The blood-spinal cord barrier (BSCB) prevents leakage of molecules, such as pronociceptive mediators, into the spinal cord, but its role in the pathophysiology of neuropathic pain is not completely understood. Rats with chronic constriction injury (CCI) develop mechanical allodynia, thermal hypersensitivity, and reduced motor performance (Rota-Rod test) compared with sham-injured mice-similar to mice with spared nerve injury (SNI). The BSCB becomes permeable for small and large tracers 1 day after nerve ligation. Messenger RNA (mRNA) expression of tight junction proteins (TJPs) occludin, claudin-1, claudin-5, claudin-19, tricellulin, and ZO-1 significantly declines 7-14 days after CCI or SNI. ZO-1 and occludin are reduced in the cell membrane. In capillaries isolated from the spinal cord, immunoreactivity of claudin-5 and ZO-1 is fainter. In parallel, the number of platelet-derived growth factor receptor β (PDGF-β) and CD13 pericytes in the spinal cord drops.

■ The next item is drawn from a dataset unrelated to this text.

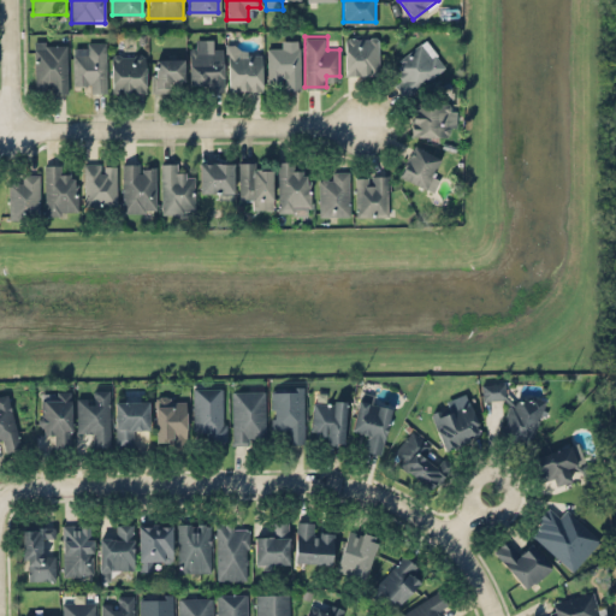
[(344,73),(378,73),(378,36),(344,36),(344,73)]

Reduced levels of cytosolic transcription factors like β-catenin, but not SMAD4 and SLUG, could account for reduced TJP mRNA. In summary, neuropathy-induced allodynia/hypersensitivity is accompanied by a loss of pericytes in the spinal cord and a leaky BSCB. A better understanding of these pathways and mechanisms in neuropathic pain might foster the design of novel treatments to maintain spinal cord homeostasis.